Compared with control group, repeated administration of SLT induced CYP1A2 by enhancing AUC / AUC to144%. The influence is attributed to its herbal component of ginseng to a large extent. Meanwhile, metabolic ability towards losartan was significantly elevated in SLT and gingko group by 31% and 25% respectively, indicating weak induction of CYP2C11 in rats. The analysis on probes of omeprazole and dextromethorphan showed a lack of influence on CYP 2C6 and CYP2D2 in all treated groups. In terms of CYP3A1/2, SLT decreased AUC ratio of 1-hydroxyl midazolam to midazolam by 39% and extended the half-life of midazolam apparently. Besides, significantly decreased systematic exposure of midazolam suggested the inhibition on metabolism of CYP3A1/2 is likely secondary to the interaction on absorption at intestinal level. The inhibition of SLT on CYP3A was likely attributed to ginseng and gingko cooperatively.

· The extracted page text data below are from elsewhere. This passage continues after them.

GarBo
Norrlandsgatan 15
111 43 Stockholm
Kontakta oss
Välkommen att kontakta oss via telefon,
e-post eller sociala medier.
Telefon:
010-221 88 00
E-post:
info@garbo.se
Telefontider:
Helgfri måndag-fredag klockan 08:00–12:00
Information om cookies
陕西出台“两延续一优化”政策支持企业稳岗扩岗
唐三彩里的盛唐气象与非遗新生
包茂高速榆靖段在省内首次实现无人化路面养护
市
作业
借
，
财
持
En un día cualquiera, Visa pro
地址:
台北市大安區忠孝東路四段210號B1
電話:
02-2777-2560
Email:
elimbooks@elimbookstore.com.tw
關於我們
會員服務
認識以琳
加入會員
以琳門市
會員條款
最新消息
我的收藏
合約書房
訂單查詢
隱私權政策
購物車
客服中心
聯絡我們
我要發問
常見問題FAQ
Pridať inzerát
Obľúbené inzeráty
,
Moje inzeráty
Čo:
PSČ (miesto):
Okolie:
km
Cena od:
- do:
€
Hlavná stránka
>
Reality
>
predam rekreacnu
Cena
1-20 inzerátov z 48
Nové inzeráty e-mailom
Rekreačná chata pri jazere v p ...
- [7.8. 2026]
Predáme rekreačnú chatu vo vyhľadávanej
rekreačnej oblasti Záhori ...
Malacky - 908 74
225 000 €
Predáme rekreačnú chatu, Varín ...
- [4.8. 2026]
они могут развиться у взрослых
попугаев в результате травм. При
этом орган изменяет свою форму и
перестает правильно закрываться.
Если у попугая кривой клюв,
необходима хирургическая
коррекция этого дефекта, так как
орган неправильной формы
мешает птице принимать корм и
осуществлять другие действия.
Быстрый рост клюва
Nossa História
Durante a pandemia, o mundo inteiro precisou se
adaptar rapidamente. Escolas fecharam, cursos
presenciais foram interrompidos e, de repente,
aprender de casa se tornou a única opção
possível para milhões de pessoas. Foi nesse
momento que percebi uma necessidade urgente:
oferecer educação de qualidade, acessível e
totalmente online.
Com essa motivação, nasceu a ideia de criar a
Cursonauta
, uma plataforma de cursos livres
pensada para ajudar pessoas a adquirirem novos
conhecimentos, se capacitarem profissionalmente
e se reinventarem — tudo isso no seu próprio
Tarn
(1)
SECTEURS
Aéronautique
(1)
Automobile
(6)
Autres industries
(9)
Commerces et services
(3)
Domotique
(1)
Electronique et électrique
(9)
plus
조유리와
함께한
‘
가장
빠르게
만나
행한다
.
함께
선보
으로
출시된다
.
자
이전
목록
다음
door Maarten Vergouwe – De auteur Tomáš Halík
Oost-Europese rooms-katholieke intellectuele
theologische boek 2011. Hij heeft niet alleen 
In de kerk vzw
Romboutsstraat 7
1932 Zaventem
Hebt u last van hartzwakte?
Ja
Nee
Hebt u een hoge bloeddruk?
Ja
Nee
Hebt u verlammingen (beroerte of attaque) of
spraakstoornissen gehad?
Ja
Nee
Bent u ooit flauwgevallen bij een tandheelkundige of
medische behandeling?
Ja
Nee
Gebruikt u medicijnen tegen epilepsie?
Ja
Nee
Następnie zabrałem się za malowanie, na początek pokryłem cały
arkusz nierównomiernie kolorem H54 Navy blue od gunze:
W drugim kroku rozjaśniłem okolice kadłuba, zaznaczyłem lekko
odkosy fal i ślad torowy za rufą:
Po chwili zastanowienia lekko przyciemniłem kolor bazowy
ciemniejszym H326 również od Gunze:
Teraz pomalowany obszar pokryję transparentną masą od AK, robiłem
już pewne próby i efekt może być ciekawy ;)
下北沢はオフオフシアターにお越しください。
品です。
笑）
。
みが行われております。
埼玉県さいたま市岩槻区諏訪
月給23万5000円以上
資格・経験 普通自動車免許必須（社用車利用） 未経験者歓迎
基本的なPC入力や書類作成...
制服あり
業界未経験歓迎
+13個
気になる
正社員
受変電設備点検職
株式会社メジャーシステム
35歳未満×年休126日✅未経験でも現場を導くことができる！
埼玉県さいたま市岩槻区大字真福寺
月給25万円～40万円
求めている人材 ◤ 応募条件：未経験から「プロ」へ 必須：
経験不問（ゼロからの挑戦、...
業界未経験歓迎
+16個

Further observation on herb-drug interaction should be considered during clinical application of SLT.
sailuotong(SLT)是一种标准的中药制剂,由人参、银杏叶和西红花提取物制成。初步的临床研究和动物实验表明,SLT 可改善血管性痴呆(VD)患者的认知能力。
为避免血管性痴呆患者易发生的药物-药物相互作用,本研究考察了 SLT 对主要药物代谢细胞色素 P450 酶(CYP450)的潜在影响。
采用“鸡尾酒探针”法评价 CYP450 活性。建立了一种快速、选择性的分析方法,采用在线 SPE 结合单 LC-MS/MS 分析,检测血浆中 5 种 CYP 探针药物及其特异性代谢物。大鼠给予 SLT、人参、银杏叶、西红花或水(对照)预处理 2 周后,给予包含咖啡因、洛沙坦、奥美拉唑、右美沙芬和咪达唑仑的鸡尾酒溶液口服。在不同时间间隔采集血浆,采用所建立的 SPE-LC-MS/MS 方法测定探针及其代谢物的浓度。通过比较对照和药物处理组中底物及其代谢物(咖啡因/茶碱用于 CYP1A2,洛沙坦/E-3174 用于 CYP2C11,奥美拉唑/5-羟奥美拉唑用于 CYP2C6,右美沙芬/右啡烷用于 CYP2D2,咪达唑仑/1-羟咪达唑仑用于 CYP3A1/2)的药代动力学参数,评估五种同工酶的活性。
与对照组相比,重复给予 SLT 通过增加 AUC / AUC 至 144%,诱导 CYP1A2。这种影响在很大程度上归因于其草药成分人参。同时,SLT 和银杏组中洛沙坦的代谢能力分别显著提高了 31%和 25%,表明 CYP2C11 在大鼠中被弱诱导。对奥美拉唑和右美沙芬探针的分析表明,所有治疗组对 CYP2C6 和 CYP2D2 无影响。对于 CYP3A1/2,SLT 使 1-羟咪达唑仑与咪达唑仑的 AUC 比值降低了 39%,并明显延长了咪达唑仑的半衰期。此外,咪达唑仑的系统暴露量明显减少表明,CYP3A1/2 的代谢抑制可能是肠道水平吸收相互作用的结果。SLT 对 CYP3A 的抑制可能归因于人参和银杏叶的协同作用。
在 SLT 的临床应用中,应考虑进一步观察草药-药物相互作用。